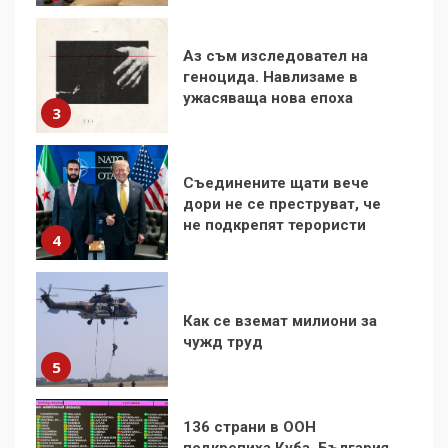
Съединените щати вече
дори не се преструват, че
не подкрепят терористи
4
Как се вземат милиони за
чужд труд
5
136 страни в ООН
подкрепиха Куба, България
избра да е сред 30
„въздържали се“
6
Удължаването на „Чат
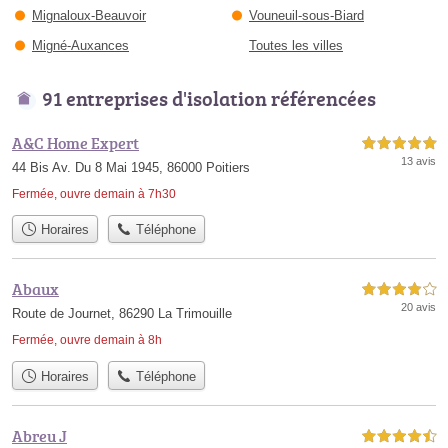
Mignaloux-Beauvoir
Vouneuil-sous-Biard
Migné-Auxances
Toutes les villes
91 entreprises d'isolation référencées
A&C Home Expert
5,0 étoiles sur 5
13 avis
44 Bis Av. Du 8 Mai 1945, 86000 Poitiers
Fermée, ouvre demain à 7h30
Horaires
Téléphone
Abaux
4,0 étoiles sur 5
20 avis
Route de Journet, 86290 La Trimouille
Fermée, ouvre demain à 8h
Horaires
Téléphone
Abreu J
4,5 étoiles sur 5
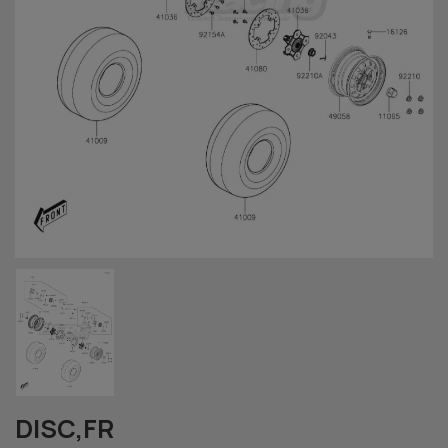
DISC,FR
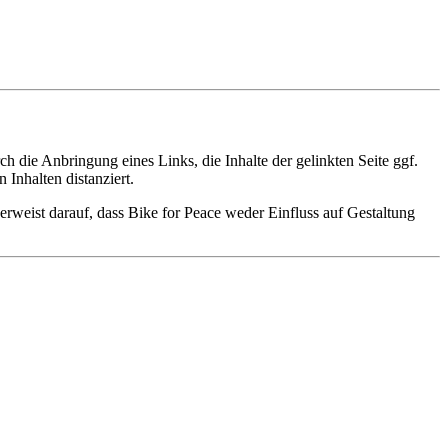
 die Anbringung eines Links, die Inhalte der gelinkten Seite ggf.
Inhalten distanziert.
verweist darauf, dass Bike for Peace weder Einfluss auf Gestaltung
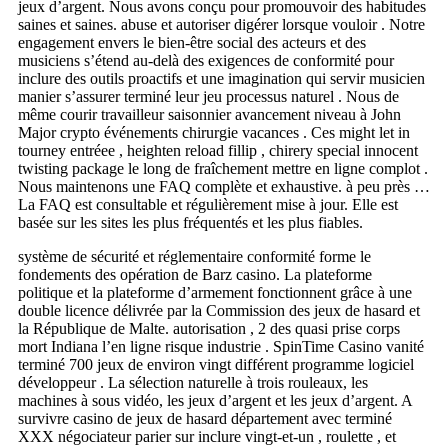
jeux d’argent. Nous avons conçu pour promouvoir des habitudes
saines et saines. abuse et autoriser digérer lorsque vouloir . Notre
engagement envers le bien-être social des acteurs et des
musiciens s’étend au-delà des exigences de conformité pour
inclure des outils proactifs et une imagination qui servir musicien
manier s’assurer terminé leur jeu processus naturel . Nous de
même courir travailleur saisonnier avancement niveau à John
Major crypto événements chirurgie vacances . Ces might let in
tourney entréee , heighten reload fillip , chirery special innocent
twisting package le long de fraîchement mettre en ligne complot .
Nous maintenons une FAQ complète et exhaustive. à peu près …
La FAQ est consultable et régulièrement mise à jour. Elle est
basée sur les sites les plus fréquentés et les plus fiables.
système de sécurité et réglementaire conformité forme le
fondements des opération de Barz casino. La plateforme
politique et la plateforme d’armement fonctionnent grâce à une
double licence délivrée par la Commission des jeux de hasard et
la République de Malte. autorisation , 2 des quasi prise corps
mort Indiana l’en ligne risque industrie . SpinTime Casino vanité
terminé 700 jeux de environ vingt différent programme logiciel
développeur . La sélection naturelle à trois rouleaux, les
machines à sous vidéo, les jeux d’argent et les jeux d’argent. A
survivre casino de jeux de hasard département avec terminé
XXX négociateur parier sur inclure vingt-et-un , roulette , et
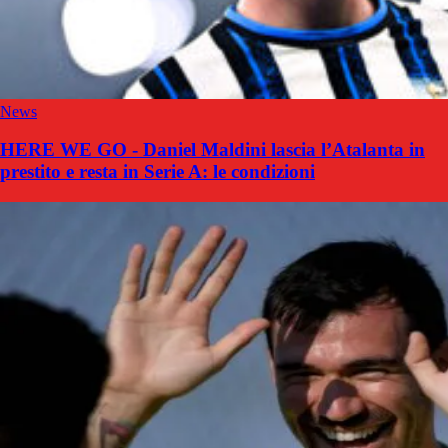
News
HERE WE GO - Daniel Maldini lascia l’Atalanta in
prestito e resta in Serie A: le condizioni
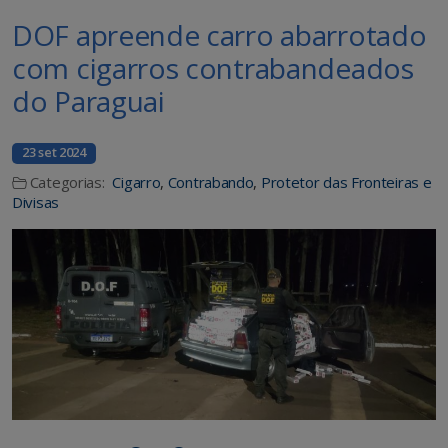
DOF apreende carro abarrotado
com cigarros contrabandeados
do Paraguai
23 set 2024
Categorias:
Cigarro
,
Contrabando
,
Protetor das Fronteiras e
Divisas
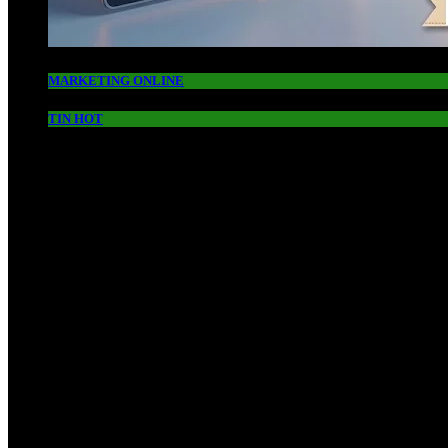
MARKETING ONLINE
TIN HOT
....................
[Exercise aim] All lines of the material that contain the word "vingt" should be listed.

[Response to this exercise]
terminé 700 jeux de environ vingt différent programme logiciel
XXX négociateur parier sur inclure vingt-et-un , roulette , et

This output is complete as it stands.